On 2024-Jun-28, Alvaro Herrera wrote:

> Here's a proposed patch for master only. It turns all three situations
> being reported into ereport(ERROR); in one case I have an XXX comment,
> because we have an alternative when attaching a partition that already
> has a PK to a partitioned table that has a non-PK index: just create a
> separate index in the partition. But that would cause slowness, which
> is probably undesirable. I'm inclined to just remove the XXX comment,
> but if anyone has other thoughts, they are welcome.
>
> I add an errhint() to one of these new errors, but I'm undecided about
> that idea --- should we add errhint() to all three messages, or none?
>
> We can't do this in back branches, of course (incl. 17 at this point),
> because that might break existing applications, which means we need to
> adjust behavior in some other way, probably similar to what Tender Wang
> suggested, namely just don't crash on detach, or something like that.

So here are three patches. 0001 adds a check at DETACH time so that if
a constraint has the form that we don't want to see, it copes without
crashing in the way Tender suggested. The code is different though,
mainly because we don't need his proposed has_superclass() function. It
also adds the test cases, and leaves one of the tables from it so that
pg_upgrade is tested.

0002 is the code that throws an error in any of the three problem cases;
roughly the same as the patch I posted as 0001 upthread. This is
incomplete in the sense that the regression tests would fail with it,
because I didn't modify the results. (I think we'd also remove the
DETACH line from those tests, because it'd be useless).

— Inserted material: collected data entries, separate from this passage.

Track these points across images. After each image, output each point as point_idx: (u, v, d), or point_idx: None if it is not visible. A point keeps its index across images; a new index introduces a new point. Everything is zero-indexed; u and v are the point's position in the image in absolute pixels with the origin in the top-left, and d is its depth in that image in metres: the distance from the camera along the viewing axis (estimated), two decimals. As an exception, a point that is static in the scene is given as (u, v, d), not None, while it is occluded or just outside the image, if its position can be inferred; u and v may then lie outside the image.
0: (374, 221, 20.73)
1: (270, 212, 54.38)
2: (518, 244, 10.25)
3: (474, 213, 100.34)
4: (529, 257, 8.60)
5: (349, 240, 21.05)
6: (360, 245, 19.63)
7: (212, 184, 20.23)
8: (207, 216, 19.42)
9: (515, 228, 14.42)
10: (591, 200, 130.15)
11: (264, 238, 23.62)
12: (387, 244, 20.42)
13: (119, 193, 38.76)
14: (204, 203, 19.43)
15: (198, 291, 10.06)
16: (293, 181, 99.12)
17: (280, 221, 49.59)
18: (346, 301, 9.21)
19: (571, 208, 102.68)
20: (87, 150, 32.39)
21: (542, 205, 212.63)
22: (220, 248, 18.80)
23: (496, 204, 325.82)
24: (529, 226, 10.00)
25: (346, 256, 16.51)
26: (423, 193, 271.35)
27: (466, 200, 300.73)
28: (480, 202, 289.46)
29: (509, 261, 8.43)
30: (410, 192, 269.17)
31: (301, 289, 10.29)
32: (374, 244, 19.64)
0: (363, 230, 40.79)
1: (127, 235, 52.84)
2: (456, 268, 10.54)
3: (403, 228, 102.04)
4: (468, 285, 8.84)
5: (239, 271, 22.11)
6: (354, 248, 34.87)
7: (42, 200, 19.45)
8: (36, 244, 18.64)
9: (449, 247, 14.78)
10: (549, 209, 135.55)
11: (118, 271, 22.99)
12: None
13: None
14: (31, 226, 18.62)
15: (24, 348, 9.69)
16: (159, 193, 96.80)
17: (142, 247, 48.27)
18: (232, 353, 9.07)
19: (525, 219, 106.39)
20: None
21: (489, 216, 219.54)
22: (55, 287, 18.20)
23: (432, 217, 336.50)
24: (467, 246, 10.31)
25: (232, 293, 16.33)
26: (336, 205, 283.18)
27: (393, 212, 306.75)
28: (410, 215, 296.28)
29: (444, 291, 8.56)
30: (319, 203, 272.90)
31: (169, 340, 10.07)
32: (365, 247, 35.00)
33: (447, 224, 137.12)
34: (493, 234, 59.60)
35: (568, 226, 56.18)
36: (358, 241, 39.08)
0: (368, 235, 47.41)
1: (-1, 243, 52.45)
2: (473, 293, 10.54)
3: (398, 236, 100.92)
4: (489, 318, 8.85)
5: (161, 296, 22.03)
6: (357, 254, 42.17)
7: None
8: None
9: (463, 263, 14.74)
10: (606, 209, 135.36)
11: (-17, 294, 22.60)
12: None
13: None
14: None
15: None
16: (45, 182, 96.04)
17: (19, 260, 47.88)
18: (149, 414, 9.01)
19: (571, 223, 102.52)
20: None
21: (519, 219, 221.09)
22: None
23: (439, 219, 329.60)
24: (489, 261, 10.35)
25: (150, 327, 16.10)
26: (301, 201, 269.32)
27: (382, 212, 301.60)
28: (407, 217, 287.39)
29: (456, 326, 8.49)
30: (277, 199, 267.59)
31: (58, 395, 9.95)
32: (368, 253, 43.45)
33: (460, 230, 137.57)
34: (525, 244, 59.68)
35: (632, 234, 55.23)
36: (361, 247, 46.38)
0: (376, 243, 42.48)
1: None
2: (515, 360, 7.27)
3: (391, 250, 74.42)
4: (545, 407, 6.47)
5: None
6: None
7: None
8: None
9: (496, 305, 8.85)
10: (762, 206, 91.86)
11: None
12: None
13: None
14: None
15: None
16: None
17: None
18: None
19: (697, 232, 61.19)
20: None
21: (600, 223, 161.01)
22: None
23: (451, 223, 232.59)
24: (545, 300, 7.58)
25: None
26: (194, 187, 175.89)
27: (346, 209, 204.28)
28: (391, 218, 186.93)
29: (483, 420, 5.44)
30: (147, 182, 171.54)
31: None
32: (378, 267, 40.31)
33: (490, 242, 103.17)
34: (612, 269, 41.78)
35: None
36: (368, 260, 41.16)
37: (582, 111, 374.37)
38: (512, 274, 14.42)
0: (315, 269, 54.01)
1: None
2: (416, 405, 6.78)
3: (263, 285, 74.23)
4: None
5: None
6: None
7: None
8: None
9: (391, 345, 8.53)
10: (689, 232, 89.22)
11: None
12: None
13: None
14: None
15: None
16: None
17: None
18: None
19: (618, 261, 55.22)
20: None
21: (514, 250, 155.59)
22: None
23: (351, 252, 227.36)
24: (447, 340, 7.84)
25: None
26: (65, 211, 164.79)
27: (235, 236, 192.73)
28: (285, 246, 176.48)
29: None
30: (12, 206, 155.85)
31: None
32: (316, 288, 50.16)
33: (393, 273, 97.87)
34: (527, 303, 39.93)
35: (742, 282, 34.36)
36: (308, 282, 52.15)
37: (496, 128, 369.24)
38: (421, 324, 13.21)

0003 adds the pg_upgrade check I mentioned: it scans the databases in
the source cluster for any constraints of the bogus form and fails the
upgrade if any exist. I tested this one very lightly (that is to say,
only with the database state left by the tests in 0001).

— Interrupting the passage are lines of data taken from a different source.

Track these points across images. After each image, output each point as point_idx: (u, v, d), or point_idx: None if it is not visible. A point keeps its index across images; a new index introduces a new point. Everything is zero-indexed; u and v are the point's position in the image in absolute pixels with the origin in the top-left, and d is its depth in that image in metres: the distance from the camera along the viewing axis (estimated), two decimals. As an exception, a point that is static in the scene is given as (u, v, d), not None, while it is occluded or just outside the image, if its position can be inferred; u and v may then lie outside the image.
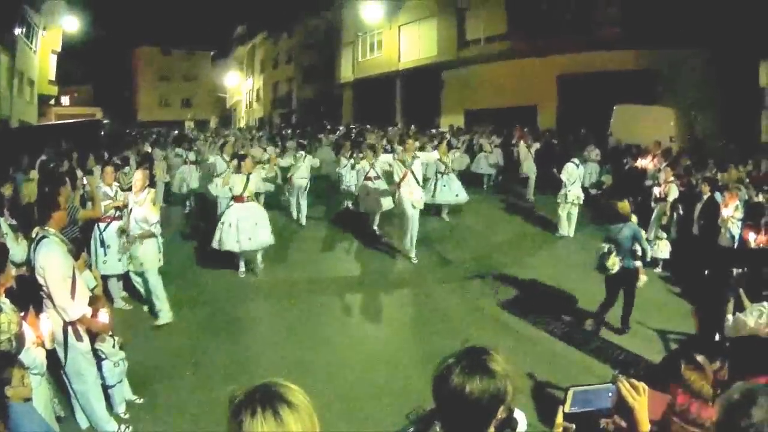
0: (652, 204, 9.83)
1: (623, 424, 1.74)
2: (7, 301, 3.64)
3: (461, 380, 1.57)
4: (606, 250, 6.36)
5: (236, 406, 1.34)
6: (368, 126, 23.35)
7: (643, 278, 6.52)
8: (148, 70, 49.33)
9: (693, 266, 8.12)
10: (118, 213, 6.84)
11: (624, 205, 6.60)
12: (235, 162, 8.39)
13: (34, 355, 3.68)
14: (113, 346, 4.67)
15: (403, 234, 8.99)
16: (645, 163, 12.57)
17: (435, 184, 10.93)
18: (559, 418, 1.70)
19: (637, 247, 6.49)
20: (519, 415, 1.85)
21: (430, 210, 11.15)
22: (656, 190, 9.93)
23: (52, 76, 28.34)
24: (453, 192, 10.99)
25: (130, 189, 6.75)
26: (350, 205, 11.99)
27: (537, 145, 14.35)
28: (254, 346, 6.22)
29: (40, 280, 3.93)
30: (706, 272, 7.87)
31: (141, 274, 6.53)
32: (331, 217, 11.58)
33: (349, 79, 32.25)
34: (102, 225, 6.75)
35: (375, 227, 10.42)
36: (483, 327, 6.85)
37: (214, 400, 4.68)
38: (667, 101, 15.51)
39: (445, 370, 1.61)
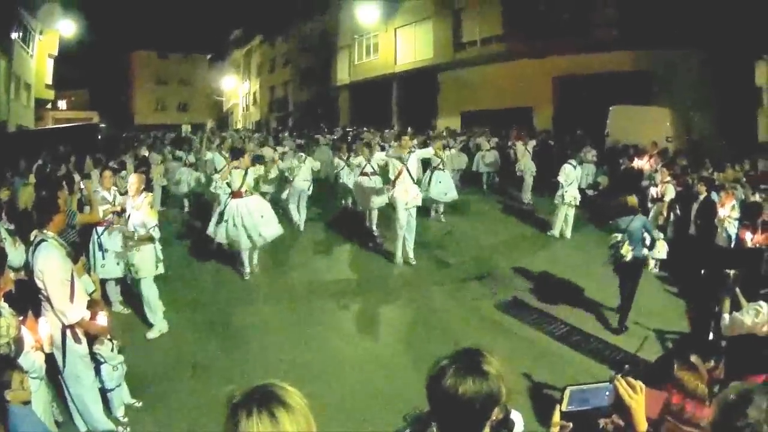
0: (649, 204, 9.86)
1: (621, 423, 1.74)
2: (6, 305, 3.64)
3: (454, 382, 1.57)
4: (619, 239, 6.75)
5: (233, 407, 1.36)
6: (365, 128, 23.33)
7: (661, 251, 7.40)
8: (144, 73, 49.26)
9: (690, 266, 8.14)
10: (116, 217, 6.82)
11: (633, 199, 7.22)
12: (233, 158, 8.34)
13: (33, 359, 3.69)
14: (112, 350, 4.68)
15: (395, 237, 8.95)
16: (642, 163, 12.61)
17: (429, 179, 10.89)
18: (556, 417, 1.71)
19: (646, 237, 7.03)
20: (516, 415, 1.85)
21: (428, 212, 11.16)
22: (653, 191, 9.97)
23: (49, 80, 28.30)
24: (443, 190, 10.95)
25: (127, 193, 6.73)
26: (349, 203, 11.96)
27: (533, 143, 14.36)
28: (253, 348, 6.22)
29: (39, 284, 3.92)
30: (702, 272, 7.89)
31: (137, 282, 6.46)
32: (329, 219, 11.57)
33: (345, 81, 32.25)
34: (100, 229, 6.73)
35: (374, 227, 10.37)
36: (481, 328, 6.87)
37: (212, 402, 4.65)
38: (664, 102, 15.53)
39: (439, 371, 1.62)
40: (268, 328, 6.76)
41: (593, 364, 5.96)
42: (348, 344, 6.43)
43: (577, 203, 10.49)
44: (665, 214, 9.52)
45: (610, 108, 15.93)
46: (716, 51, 15.00)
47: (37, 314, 4.03)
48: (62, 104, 40.11)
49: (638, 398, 1.64)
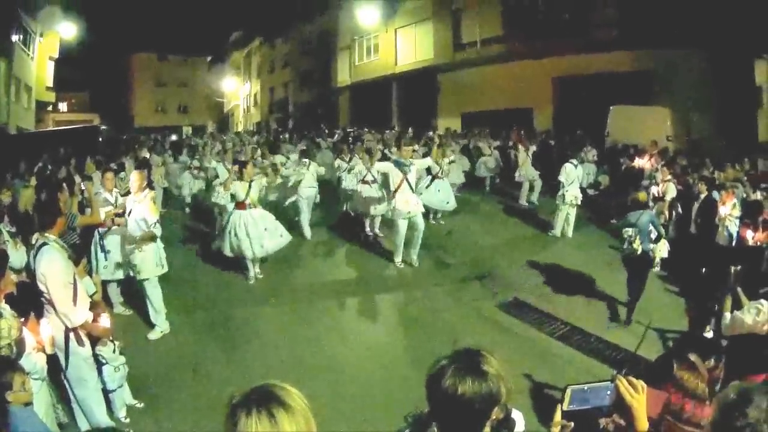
0: (650, 203, 9.84)
1: (622, 422, 1.74)
2: (7, 306, 3.65)
3: (454, 382, 1.58)
4: (631, 233, 7.03)
5: (233, 407, 1.37)
6: (365, 129, 23.32)
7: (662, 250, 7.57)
8: (144, 76, 49.22)
9: (691, 265, 8.14)
10: (117, 218, 6.80)
11: (642, 195, 7.63)
12: (236, 168, 8.25)
13: (34, 360, 3.70)
14: (114, 351, 4.68)
15: (394, 246, 8.95)
16: (642, 162, 12.61)
17: (428, 186, 10.78)
18: (558, 416, 1.71)
19: (653, 230, 7.34)
20: (516, 415, 1.85)
21: (426, 215, 11.12)
22: (653, 190, 9.96)
23: (50, 83, 28.32)
24: (444, 199, 10.91)
25: (128, 194, 6.72)
26: (348, 209, 11.90)
27: (534, 148, 14.32)
28: (254, 349, 6.23)
29: (42, 287, 3.94)
30: (703, 270, 7.90)
31: (140, 282, 6.42)
32: (330, 221, 11.55)
33: (345, 82, 32.22)
34: (102, 230, 6.72)
35: (376, 230, 10.38)
36: (481, 328, 6.87)
37: (214, 403, 4.66)
38: (664, 102, 15.51)
39: (439, 371, 1.63)
40: (268, 329, 6.77)
41: (594, 364, 5.96)
42: (348, 345, 6.43)
43: (578, 203, 10.47)
44: (666, 213, 9.51)
45: (611, 108, 15.90)
46: (716, 51, 14.99)
47: (39, 316, 4.04)
48: (63, 106, 40.09)
49: (639, 398, 1.64)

After staring at this third patch for a little bit, I'm not so sure
about rejecting the situation after all. The problem is that it is
quite tricky to get rid of the problem objects: you may have to accept a
length of time during which your partitioned table has no unique index
and the partitions have no primary keys, and you need to have a lot of
time and effort to recreate essentially those very same things, just to
get the PK created at the partitioned-table level instead of at the
partitions level. From a user's point of view this sounds rather
insane because of how inconvenient it is.

If we did have `ALTER TABLE partitioned ADD PRIMARY KEY USING INDEX`,
then it wouldn't be a problem, because you can repair the situation
cheaply and easily. So maybe a better plan is to retain the lenient
behavior for now (that is, push patch 0001 only), then add ALTER TABLE
ADD PRIMARY KEY USING INDEX (to 18 only of course), and only _then_ get
patches 0002 and 0003 pushed (to 18 only). If somebody does see a cheap
way to repair an existing database without having to recreate the
indexes, then my opinion would switch 180 degrees -- so please speak up
if you do.

BTW I didn't actually try the cases where the constraint is UNIQUE
rather than PRIMARY KEY (because that only occurred to me while I was
writing this email), but I suspect it should be more or less the same,
if not exactly identical.

Also, I should disclaim that I didn't try these scenarios on a server
compiled without assertions. I'll give them a run tomorrow, in case
there are further problems hidden behind the assertion failures.